L'ancien conseil d'administration d'OpenAI a été impuissant face à Sam Altman

Limogé par le conseil d'administration d'OpenAI le 17 novembre, Sam Altman a retrouvé son ancien poste de PDG le 22 novembre. Son exil en dehors d'OpenAI n'aura duré que cinq jours et l'on ne sait toujours pas ce qui a conduit à ce chaos momentané. L'annonce de l'éviction d'Altman indique qu'il n'a pas toujours été franc dans ses communications avec le conseil d'administration, ce qui a empêché ce dernier d'exercer ses responsabilités. Toutefois, son retour a précipité le départ de la plupart des membres de l'ancien conseil d'administration, à l'exception d'Adam D’Angelo, PDG de Quora, qui conserve sa place au sein du nouveau conseil d'administration.


Selon les observateurs, cela montre que le conseil d'administration n'avait pas de réel pouvoir sur Altman comme il le prétendait. En fait, le conseil d'administration de l'entreprise est indépendant des opérations d'OpenAI et lié à une déclaration de mission selon laquelle "OpenAI développe l'IA pour le bien de l'humanité". OpenAI lui-même est structuré d'une manière peu conventionnelle : il y a en effet une organisation à but non lucratif originelle (OpenAI inc.) qui est la société mère d'une filiale à but lucratif plafonné (OpenAI LP). Pour Altman, cette structure presque inédite constitue un coupe-feu contre le développement irresponsable d'une IA puissante.

Lors de son tour du monde cette année, Altman a déclaré à qui voulait l'entendre que le conseil d'administration pouvait le contrôler, ainsi que d'autres dirigeants de la société. S'il commençait à agir dangereusement ou contre les intérêts de l'humanité, le conseil d'administration pourrait l'éjecter. « Le conseil d'administration peut me renvoyer, je pense que c'est important », a déclaré Altman à Bloomberg en juin. Cependant, à la lumière des récents événements, plusieurs analystes affirment qu'il ne s'agissait que d'une farce et que son retour presque "triomphale" montre qu'Altman était là pour protéger les intérêts d'un certain nombre d'investisseurs.

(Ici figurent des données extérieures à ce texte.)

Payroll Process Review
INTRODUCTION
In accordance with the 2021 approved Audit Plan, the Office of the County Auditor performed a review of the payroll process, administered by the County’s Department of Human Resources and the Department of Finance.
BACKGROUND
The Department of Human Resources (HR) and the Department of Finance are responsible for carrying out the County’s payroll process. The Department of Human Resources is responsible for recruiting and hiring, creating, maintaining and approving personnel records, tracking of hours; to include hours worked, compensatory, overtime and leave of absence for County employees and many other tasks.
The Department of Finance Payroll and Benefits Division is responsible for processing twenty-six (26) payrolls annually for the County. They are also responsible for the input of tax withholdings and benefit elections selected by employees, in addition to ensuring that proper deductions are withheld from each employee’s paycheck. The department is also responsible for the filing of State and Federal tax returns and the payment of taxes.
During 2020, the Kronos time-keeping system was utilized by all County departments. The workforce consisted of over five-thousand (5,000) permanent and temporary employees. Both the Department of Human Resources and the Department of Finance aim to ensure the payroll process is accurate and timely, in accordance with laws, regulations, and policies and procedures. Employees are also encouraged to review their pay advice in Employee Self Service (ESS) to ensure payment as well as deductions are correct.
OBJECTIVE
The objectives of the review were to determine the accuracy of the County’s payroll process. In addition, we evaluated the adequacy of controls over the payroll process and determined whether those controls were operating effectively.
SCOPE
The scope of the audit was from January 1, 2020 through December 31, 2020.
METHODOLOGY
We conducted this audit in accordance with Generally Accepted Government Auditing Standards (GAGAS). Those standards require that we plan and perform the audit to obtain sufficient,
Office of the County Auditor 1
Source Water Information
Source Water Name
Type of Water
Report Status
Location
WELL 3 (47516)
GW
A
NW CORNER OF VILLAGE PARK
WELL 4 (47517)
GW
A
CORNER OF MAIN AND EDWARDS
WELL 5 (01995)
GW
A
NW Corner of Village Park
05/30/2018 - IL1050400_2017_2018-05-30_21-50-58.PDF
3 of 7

« Il s'est avéré qu'ils ne pouvaient pas le renvoyer, et c'était une mauvaise chose », déclare Toby Ord, chercheur principal en philosophie à l'université d'Oxford, et l'une des principales figures qui pensent que l'IA pourrait représenter une menace existentielle pour l'humanité. Le nouveau conseil d'administration est composé de figures de l'establishment de la Tech et de l'ancien secrétaire américain au Trésor Larry Summers. Les deux seules femmes, qui sont associées au mouvement appelé "altruisme efficace" ont été retirées du conseil d'administration. Cette décision a cristallisé les clivages existants sur la manière dont l'avenir de l'IA devrait être gouverné.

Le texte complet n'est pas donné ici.